This time last year, all of our friends were drunk at Oktoberfest.
Whether it’s tenting for the Duke-North Carolina game or climbing Baldwin Auditorium, we like to think there are activities here that create an authentic Duke experience. It’s these moments—big or small, intellectual or slightly moronic—that give us a special connection to our University. We know they cannot be recreated anywhere else.
Another tradition each class buys into the Fall of their junior year is studying abroad. Last year, 505 of the 1,725 juniors packed their bags and flew across the pond to drink in Germany, country hop and oh learn too of course.
But while most of our friends were expanding their knowledge of draft beer, we spent the majority of our time editing articles and making the final touches to the daily paper in 301 Flowers. Our jobs were so time consuming that any of our friends still on campus forgot that we hadn’t gone abroad. And to be honest, sometimes it seriously—for lack of a better word—sucked.
Here’s the thing, our friends abroad did not have to deal with a squirrel running over their personal belongings as they worked on major supplements or wrote papers from the third floor of Flowers. And our friends abroad certainly did not have to learn the art of attending class and acting like a human being on three hours of sleep. Let’s not get started on the angry emails and phone calls...

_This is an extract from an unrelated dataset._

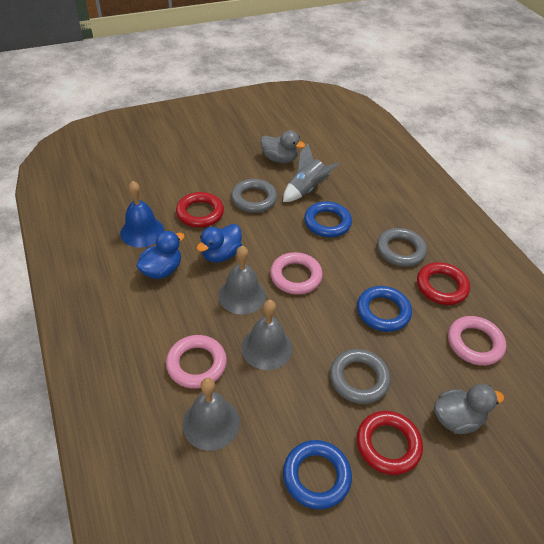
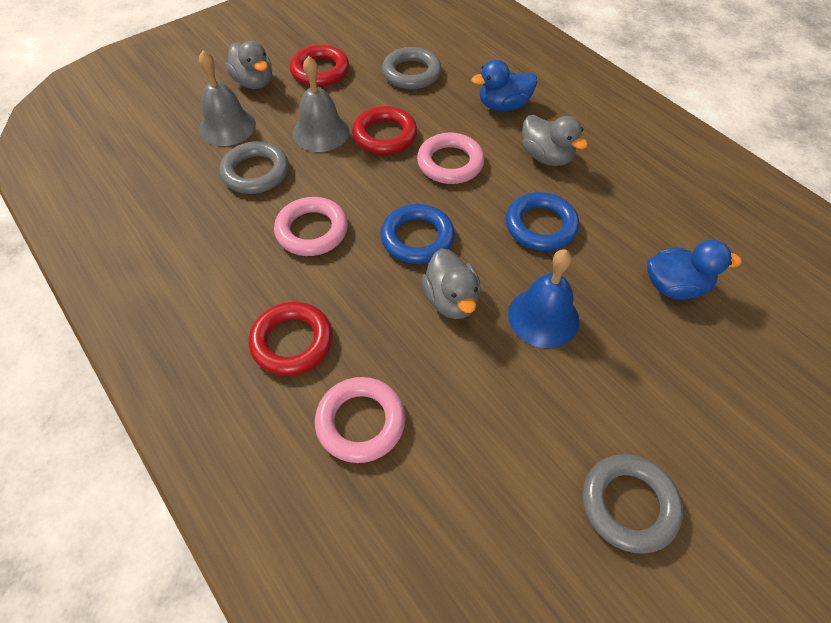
blue ring: [283,440,352,509] [304,201,352,237] [357,286,412,332] = 3 -> [380,204,455,264] [506,192,579,251] = 2
grey bell: [182,378,240,451] [218,246,266,314] [241,300,293,370] = 3 -> [199,50,256,146] [293,56,349,152] = 2
grey duck: [260,130,305,163] [434,384,504,434] = 2 -> [225,41,272,89] [422,249,481,319] [522,115,588,166] = 3
grey rocket: [283,144,339,202] = 1 -> none = 0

But given the opportunity to make the choice again, we would gladly choose our sleep-deprived life as college journalists all over again (though we could probably have benefited from eating less buffalo chicken pizza). It is very rare to be given an opportunity at the age of 20 to take complete control of an organization that guides a significant portion of campus dialogue. Being an uppermast editor on The Chronicle allowed us to take a role in University life that our fellow students will never experience. We called administrators in the middle of the night, we were recognized by Duke’s upper echelons, we wrote stories that—for better or for worse—made waves nationally.
When our friends returned to us last January, they tried to explain how four months in Spain or Australia had completely changed their life. We looked at them and laughed.
Living in another country can teach you a lot of valuable lessons—and they probably learned some of them—but we invite them to give a semester living in 301 Flowers a shot. Last year was a crash course in running our own small business—managing a staff, creating and implementing strategies, dealing with crippling pressure and making split-second decision making. One false move could get us sued.
There was no way you could really prepare for it. We learned on the job, just like someone would learn to navigate an unfamiliar European city with a language barrier. And, hey, we got through a decent amount of beer too.
A year later, we get to look back on our abroad experience, of sorts. Was it the most fun that we’re ever going to have? Probably not. But was it something we can regard—without a doubt—as life-changing?